| LIGNES FOURNIES |

★ ★ ★ ★ ★

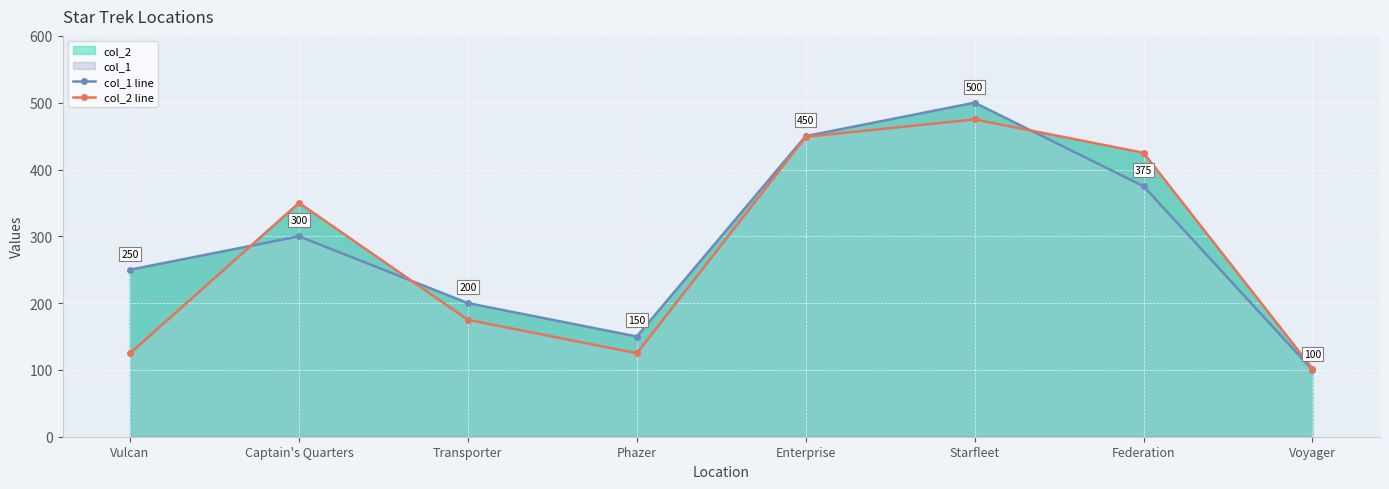

Which category has the highest value across all series?

Starfleet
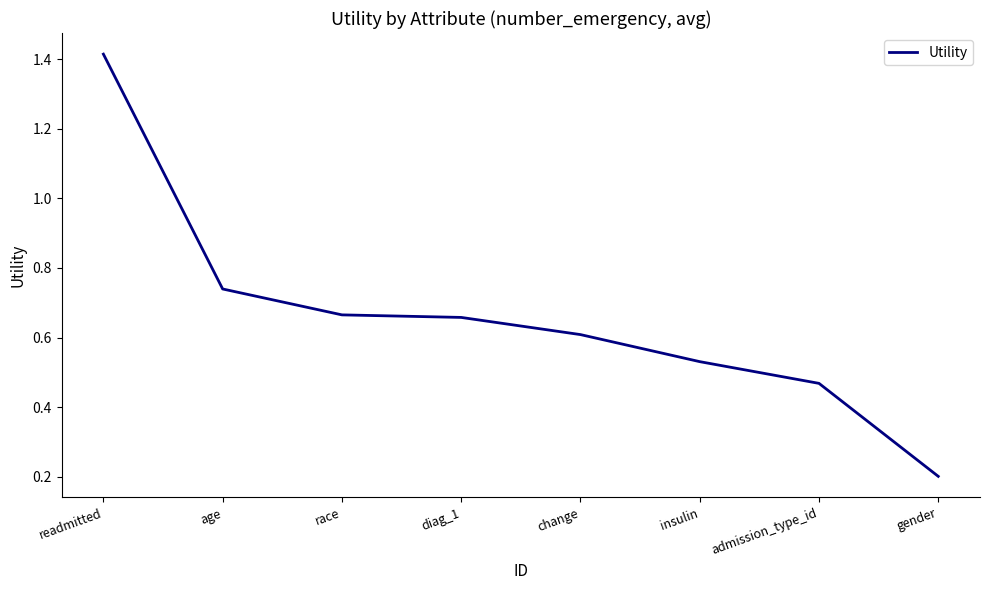

Count the values in the range 0 to 1.

7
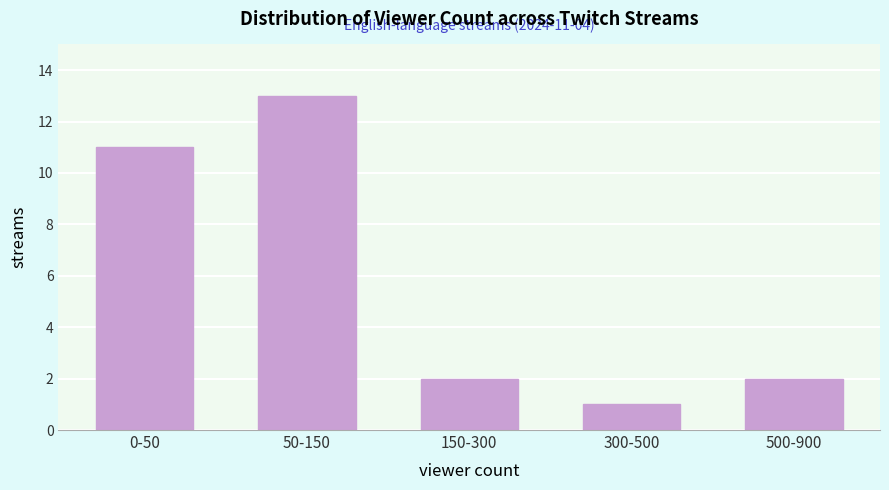

Reading left to right, transcribe all the data shown in this chart.

11	13	2	1	2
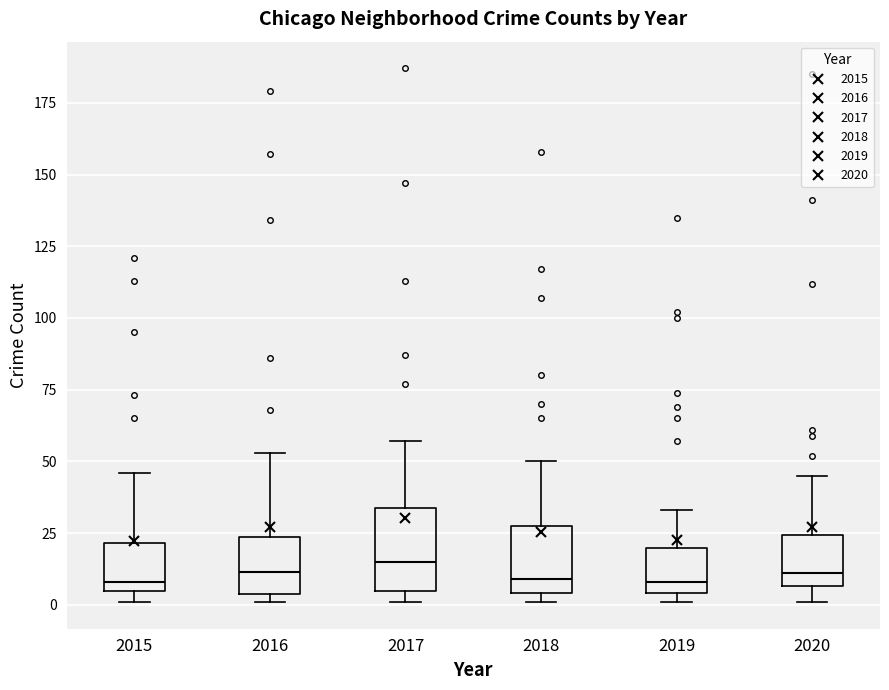

Comparing the boxes themselves (not the whiskers), which one is the tallest?

2017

★ ★ ★ ★ ★

| EXERCICE |
Reproduisez mot pour mot toutes les lignes ci-dessus, en omettant les images.

| CORRIGÉ |
Which category has the highest value across all series?

Starfleet

Count the values in the range 0 to 1.

7

Reading left to right, transcribe all the data shown in this chart.

11	13	2	1	2

Comparing the boxes themselves (not the whiskers), which one is the tallest?

2017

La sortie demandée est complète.